BloguesRaison et laïcité

La laïcité comme principe rassembleur; une pétition à signer

Le Rassemblement pour la laïcité a été lancé cette semaine à Montréal pour donner une voix aux défenseurs de la laïcité ignorés par les médias dans l’actuel débat entourant un éventuel projet de loi sur la laïcité. Je ne vous cacherai pas que j’en suis l’un des organisateurs, n’en déplaise à Lysiane Gagnon.

La question la plus étonnante que m’ont posée plusieurs journalistes à l’issue de la conférence de presse: « pourquoi sortez-vous maintenant? », sous-entendu : pourquoi avoir attendu si longtemps? C’est quand même renversant de se faire poser une telle question!

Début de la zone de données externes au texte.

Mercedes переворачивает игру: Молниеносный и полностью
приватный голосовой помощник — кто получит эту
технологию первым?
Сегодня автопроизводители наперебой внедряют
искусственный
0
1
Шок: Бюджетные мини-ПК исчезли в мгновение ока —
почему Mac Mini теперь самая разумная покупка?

Pendant plus de trois semaines, les médias ont ouvert leurs pages, leurs micros,  leurs caméras, leurs portes, à tout ce qui était « anti-charte » (lire « anti-laïcité »), sans que personne de ce camp n’ait eu à faire quoi que ce soit pour se faire entendre et sans qu’on offre la même visibilité à ceux, bien connus, qui réclament depuis toujours une loi sur la laïcité. On nous martèle que toutes les municipalités de l’Île de Montréal s’opposent à la charte, mais qui a entendu dire que la Fédération québécoise des municipalités est d’accord avec le projet et même pour remplacer le droit de retrait par une période de transition? On a fait du mur-à-mur avec la position de la Fédération autonome de l’enseignement qui s’oppose au projet, mais qui a entendu parler de la position du Syndicat de la fonction publique et parapublique du Québec qui est d’accord avec l’interdiction des signes religieux dans la fonction publique? On nous sert à répétition le cas des Souverainistes pour la laïcité « inclusive », mais quelle place a-t-on fait dans les médias au colloque « Une charte pour une nation » du groupe Génération nationale? On pourrait multiplier ces exemples.

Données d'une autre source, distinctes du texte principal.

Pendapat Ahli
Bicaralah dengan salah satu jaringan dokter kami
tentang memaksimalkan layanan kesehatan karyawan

Il a presque fallu forcer la porte des médias en créant ce rassemblement et en allant chercher des groupes, des personnalités de renom, des communautés culturelles pour qu’on nous accorde une mince place dans le débat. Voilà, chers collègues journalistes, pourquoi nous sortons « maintenant ».

Rassemblement pour la laïcité

Revenons au Rassemblement pour la laïcité. L’énoncé publié cette semaine et que tous peuvent signer sur le site laicitequebec.org  appuie les trois éléments fondamentaux du document d’orientations gouvernementales: affirmation législative de la laïcité de l’État; nécessité de la compatibilité des demandes d’accommodements religieux avec l’égalité des hommes et des femmes; interdiction du port de signes religieux ostentatoires de la part des employé-e-s de la fonction publique. Le Rassemblement demande par ailleurs de remplacer le droit de retrait accordé à certaines institutions comme les municipalités par une période de transition.

Par ailleurs, bien que la question du maintien du crucifix de l’Assemblée nationale ne soit pas un élément du document d’orientations, on ne peut ignorer le discours parallèle tenu par le gouvernement sur cette question. Par souci de cohérence et pour les mêmes motifs qui amènent le gouvernement à interdire le port de signes religieux ostentatoires, le Rassemblement demande de déplacer ce crucifix vers un autre lieu.

Plusieurs arguments appuient l’interdiction des signes religieux dans la fonction publique. J’en ai traité ailleurs et je reviendrai avec un argumentaire plus élaboré dans un autre texte. L’un des principaux arguments est que le droit du public à être servi dans un environnement étatique neutre sur le plan religieux doit primer sur le droit de l’employé de manifester, pendant son travail, son appartenance religieuse. L’inverse qui, dans le système scolaire par exemple, commanderait de faire prévaloir le droit à l’affichage des croyances religieuses de l’enseignant sur le droit à la liberté de conscience et de religion de l’élève et des parents,  est une dérive des droits fondamentaux. Cela conduirait à reconfessionnaliser l’école que nous venons de déconfessionnalisser. La même logique s’applique à un État que nous voulons laïciser

Il faut aussi reconnaitre que la paix interreligieuse que nous avons connue jusqu’ici au Québec est largement due au fait que le tissu social accepte la séparation du religieux et du politique, bien qu’aucune loi ne formalise une telle disposition. C’est une belle démonstration de l’effet rassembleur que peut avoir la laïcité.  Mais voici qu’arrivent de nouveaux joueurs qui non seulement n’ont pas cette vision du rapport entre la religion et l’État mais qui la combattent. Il faut alors de nouvelles règles pour rendre la chose claire et tracer une limite à ne pas dépasser. Si ces nouveaux joueurs veulent vraiment s’intégrer, ils doivent accepter le principe de la laïcité de l’État qui ne porte aucun préjudice à leurs pratiques religieuses et qui assure la cohésion sociale.